Selected extract
◆ ◆ ◆ ◆
Unlike the previous paper, the authors introduce a new measure to control for each student’s understanding of the course materials, allowing them to disentangle student understanding from grading policy. Because they had access to question-level exam scores, the authors could see how many questions students earned an “A” on. The authors found that the fraction of “A”s a student earned on test questions was largely independent of the course grading policy, both in general and for instructors that had used both grading scales at some point over their tenure as an instructor for the course.
Experiment 1: Examining racial gaps
First, the authors wanted to determine how grades differed under each grading scale for racially minoritized students and racially majoritized students as well as any interactions between the two. To do so, they used hierarchical linear modeling because students are grouped into courses that would create a systematic variation in the grades.
They found that minoritized students earned almost a quarter of a grade point less than their majoritized peers in the courses graded on the 4.0 scale. However, the grade gap between the majoritized and minoritized students was 30% larger in the courses that used a percentage grading scale.
To determine if the results were influenced by the students’ understanding of the material, the authors reran the model controlling for the fraction of “A”s in the course. While the grade gap decreased in the courses graded under the 4.0 scale, the gap was largely unchanged in the courses graded with the percentage scale.
Experiment 2: Determining why the gaps are present
While the previous experiment was able to determine that there were grade gaps between majoritized and minoritized students, it wasn’t able to determine what aspects of the course were driving it. For the next experiment, the authors explored various explanations for why the gap existed.
First, the authors normalized all of the grade data so that the distributions would have a similar shape. Under the percentage grade scale, the distribution of grades is much wider because over half of the scale is devoted to failing grades. Normalizing the grades then reduces the impact of these non-zero “F”s.
Once they did so, the authors found that the grade gap shrank. More importantly however, the grade gap in the percentage graded courses disappeared, suggesting that whatever is causing the grade gap has the same origin as what causes the overall grade differences between the 4.0 grading scale and the percentage grading scale.
One possible explanation is the test taking strategies of majoritized and minoritized students and how those are rewarded or punished. For example, prior work has found that majoritized students leave fewer questions blank on exams and miss fewer exams than minoritized students do. As such, we would expect the percentage grade scale to then punish minoritized students more because non-zero “F”s hold more weight in the grade calculation.
◆ ◆ ◆ ◆
Material supplied
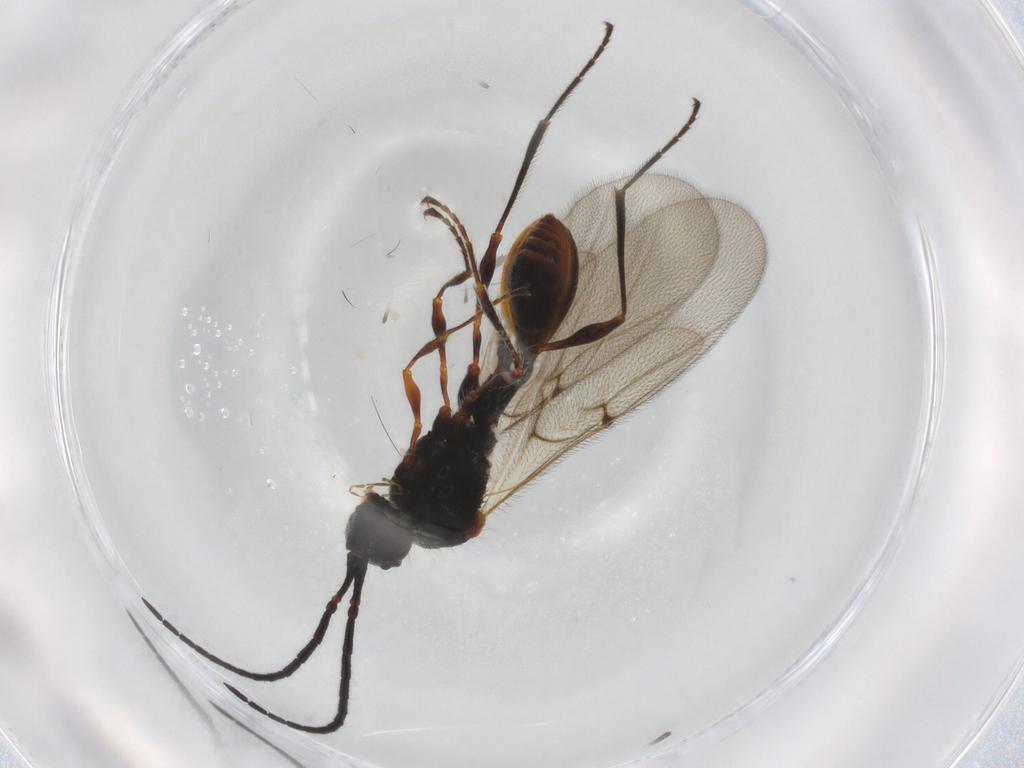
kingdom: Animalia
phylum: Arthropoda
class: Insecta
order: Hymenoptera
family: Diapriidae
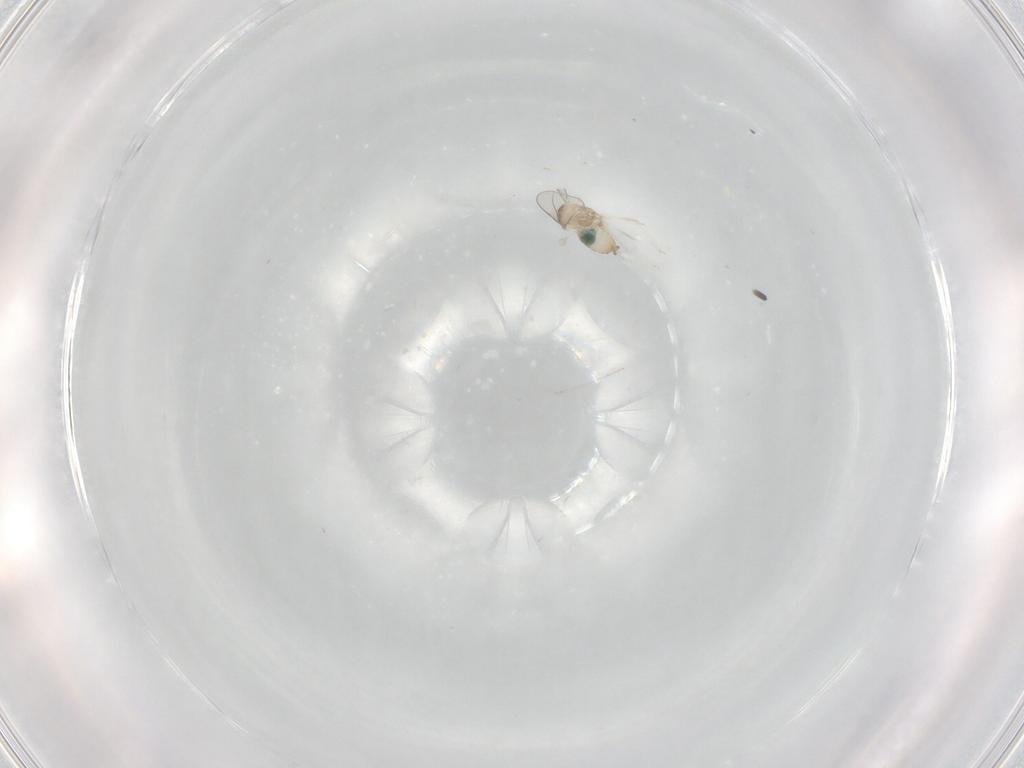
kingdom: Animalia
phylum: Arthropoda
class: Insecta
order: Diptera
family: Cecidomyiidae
◆ ◆ ◆ ◆
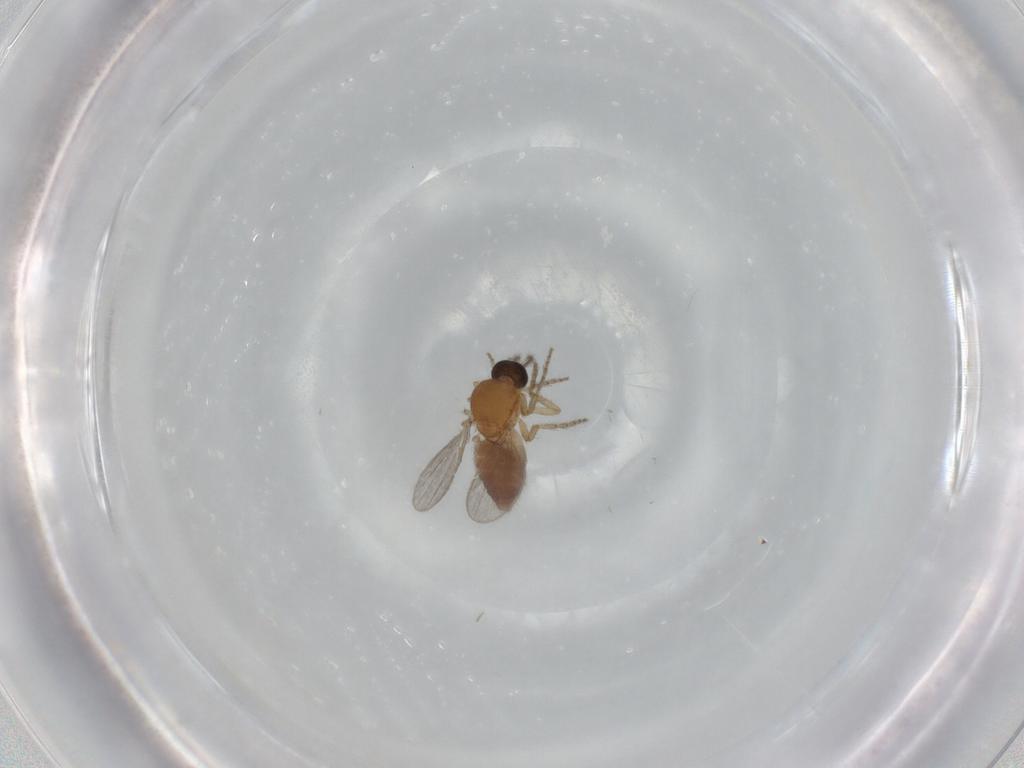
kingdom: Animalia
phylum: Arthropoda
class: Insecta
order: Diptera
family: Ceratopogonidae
◆ ◆ ◆ ◆
Written tasks
(a) Please repeat the grading-scale passage word for word, starting with "Experiment 1: Examining" and going on through "in the grades.".
(b) According to the grading-scale passage, how much larger was the grade gap between majoritized and minoritized students in courses using a percentage grading scale?
The rows come from a separate source and have no connection to the grading-scale passage.

Responses by task
(a)
Experiment 1: Examining racial gaps
First, the authors wanted to determine how grades differed under each grading scale for racially minoritized students and racially majoritized students as well as any interactions between the two. To do so, they used hierarchical linear modeling because students are grouped into courses that would create a systematic variation in the grades.

(b) It was 30% larger than in the courses graded on the 4.0 scale.